Because my home is low on traps and locked or hidden doors, I've invented puzzles that deal mostly with overcoming the character's hangover induced weaknesses. I've got all the puzzles worked out in my head, though I'm not entirely sure how to program them yet. I can, however find enough examples that I know all of them are possible to program. I've got descriptions for about half the rooms written, though I know what the rest will be. That's my next step. I plan to keep them short and try to get the puzzles and basic descriptions done first. Then, I'll go through and do what I can to slip in more descriptions, and improve it. I think its pretty important to make sure it works, before worry about unnecessary details. So thats about where I am now. There is one undecided bit: At the end of the game the player calls his buddy to find out what happened. I'm going to have one of three things happen:

1. The story will essentially be what the player figured out. (Probably not going to use this)

2. The story will be as far from what the player thought it was.

3. Or I'll just have the player's friend say "I don't know man, I left early."

Below I'll discuss the puzzles specifically, but if you plan on playing it later. It'll spoil the game for you. So up to you.









Okay, the game starts out on the bathroom floor. You can't do anything that involves getting off the floor until you eat the aspirin. The aspirin is in the cabinet, and to get it you have to throw a blow dryer at it, which knocks it open and rattles it enough that the aspirin falls to the ground. You have to then dump out a bottle of tequila that you wake up next to, then fill it with water from the bathtub faucet (you can't stand to get to the sink) in order to take the aspirin. Now you can stand, and leave the bathroom.

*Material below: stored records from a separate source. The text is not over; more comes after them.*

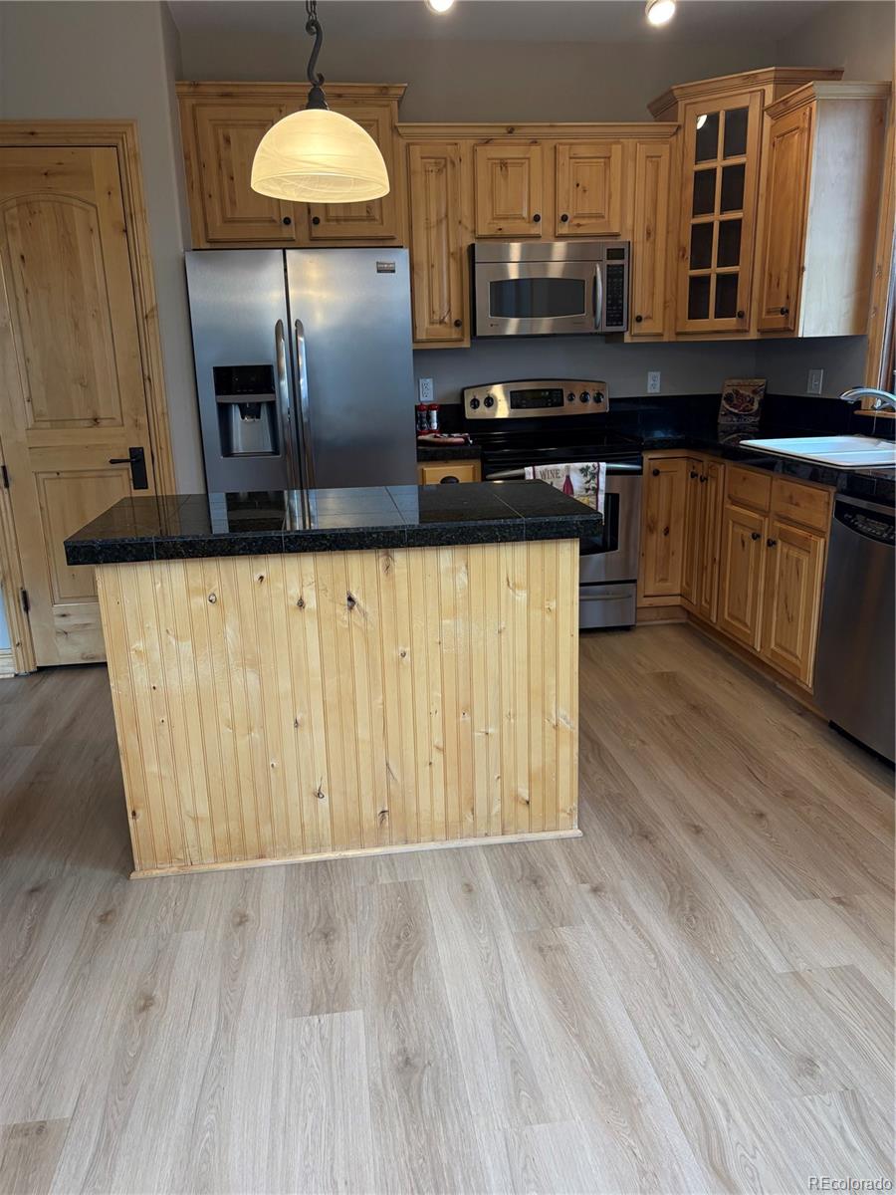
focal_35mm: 26
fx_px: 897
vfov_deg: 67.3
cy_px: 598
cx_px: 448
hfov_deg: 53.1
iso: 125
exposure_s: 1/126
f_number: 1.6
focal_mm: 5.96
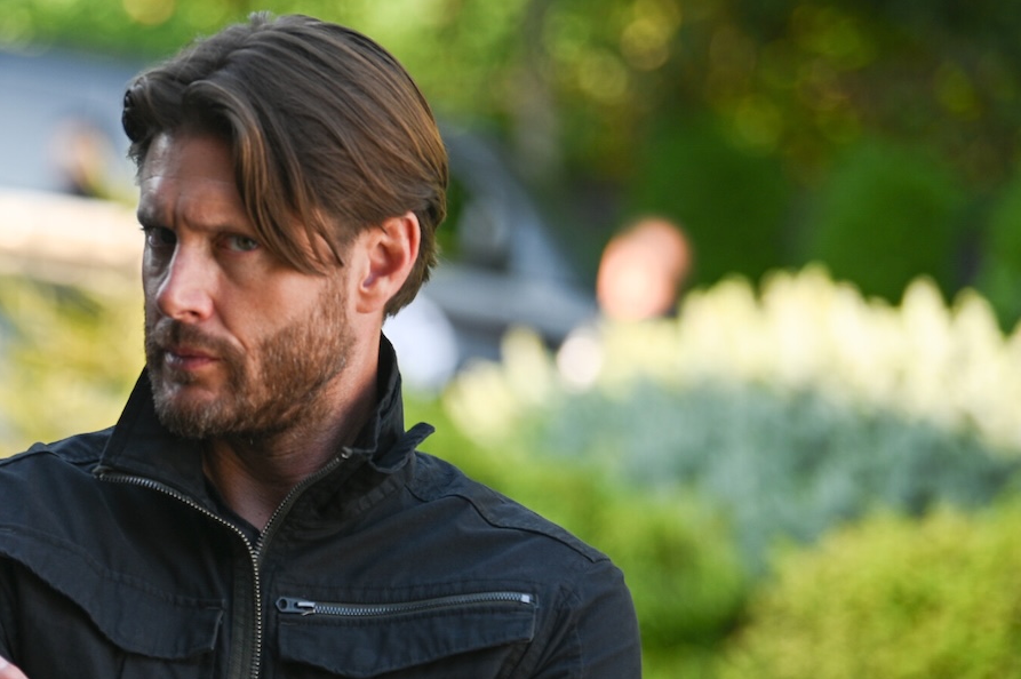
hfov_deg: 7.3
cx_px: -66
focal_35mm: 280
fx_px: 7935
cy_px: 576
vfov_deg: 4.9
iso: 100
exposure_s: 1/160
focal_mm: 125
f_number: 2.8
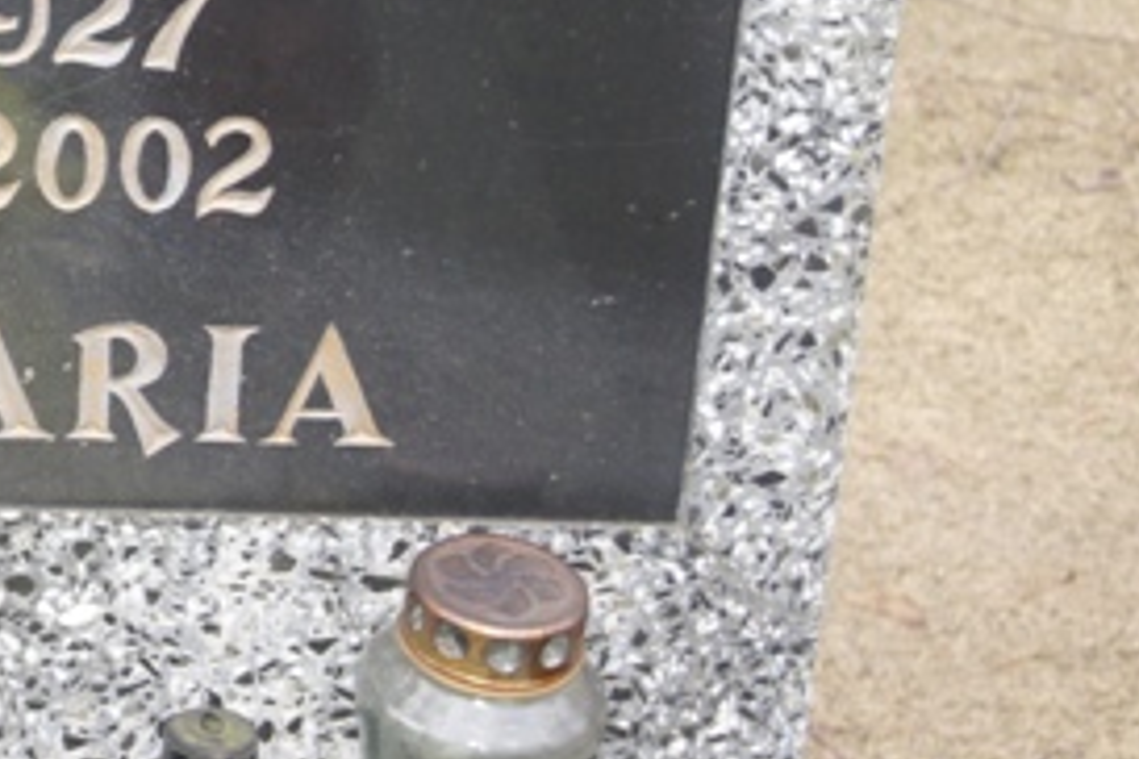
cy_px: 13
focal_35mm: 176
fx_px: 5568
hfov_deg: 11.5
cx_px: -184
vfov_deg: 7.8
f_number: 5.6
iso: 500
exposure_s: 1/125
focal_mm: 50
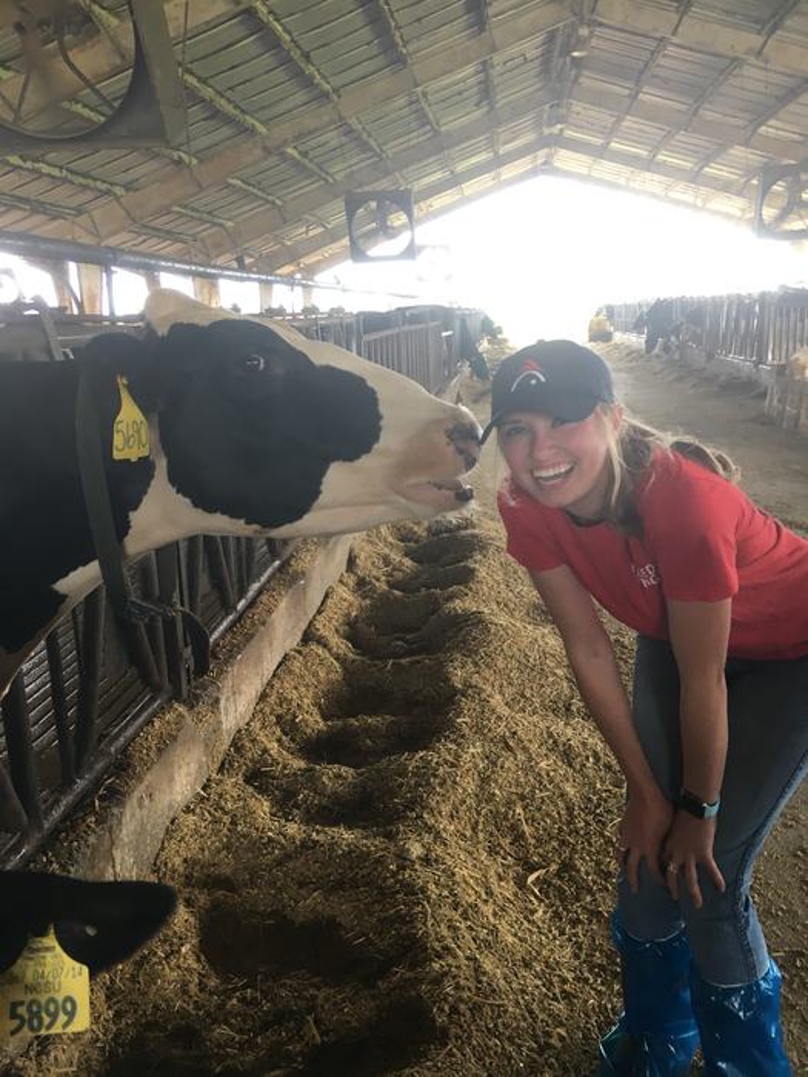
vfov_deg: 61.7
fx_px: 903
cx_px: 404
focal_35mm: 29
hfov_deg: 48.2
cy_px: 538
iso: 25
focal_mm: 4.15
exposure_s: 1/30
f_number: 2.2
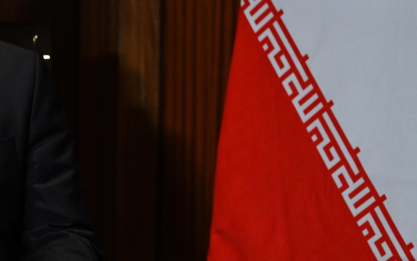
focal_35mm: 160
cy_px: 97
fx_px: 1818
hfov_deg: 13.0
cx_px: 43
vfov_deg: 8.2
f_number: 2.8
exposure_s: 1/400
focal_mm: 77
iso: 2500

Besides scenery the hall has an out of place ugly painting and a switch. It also connects the rest of the house. The switch turns on the vent-fan for the basement which clears out the smoke so that you can go down there. The kitchen has broken glass on the floor, and in order to enter it you have to find some shoes. All thats obviously available is a pair of high-heels. In the kitchen you find your cell phone, but with no battery. The bed room has some especially loud music going, the sort that can induce migraines in one with a wicked hangover. In order to enter it you have to get some earplugs (There might be a key involved with this) The living room has several windows, and is incredibly bright, to go in there you have to find some sunglasses. In order to go outside you have to find some pants for decorum sake. To get the pants you have to wake up some chick who is passed out in your bed on top of them. You don't feel comfortable doing this until you determine her name. (It's the signature on the ugly painting). Once you have the pants you can go to your car, (outside) Inside is someone else's cell which happens to have the same battery as yours. At last you can call your buddy, and its over.   


Andy Lonigro said:

David I think this game sounds great, really funny. The only thing I would suggest (and I know NOTHING about interactive fiction) is to make the first puzzle the easiest. If the player is laying in the bathroom and doesn't figure out to throw the hairdryer at the cabinet (something I'd probably never do) so it will open he or she may get frustrated and want to quit. I would make the first puzzle a little easier than that, just to give the player some confidence, then increase them in difficulty. I think this will be a great idea and I'd like to play it.

Dave said:

Funny you should mention this.....I had a buddy play it last night and they probably would have quit except for my constant reassurance that the rest of the puzzles were easier. In most cases where the puzzles are kind of hard, I prefer to just drop insanely obvious hints. If the puzzle is a bit hard, I try to have the descriptions essentially tell you exactly what to do. It'll still be easy enough, and build a little confidence. I could have the cabinet start open, so you know the aspirin is there. Then I can have it say something like, "you can't reach...perhaps if you threw something." Thanks for the tip.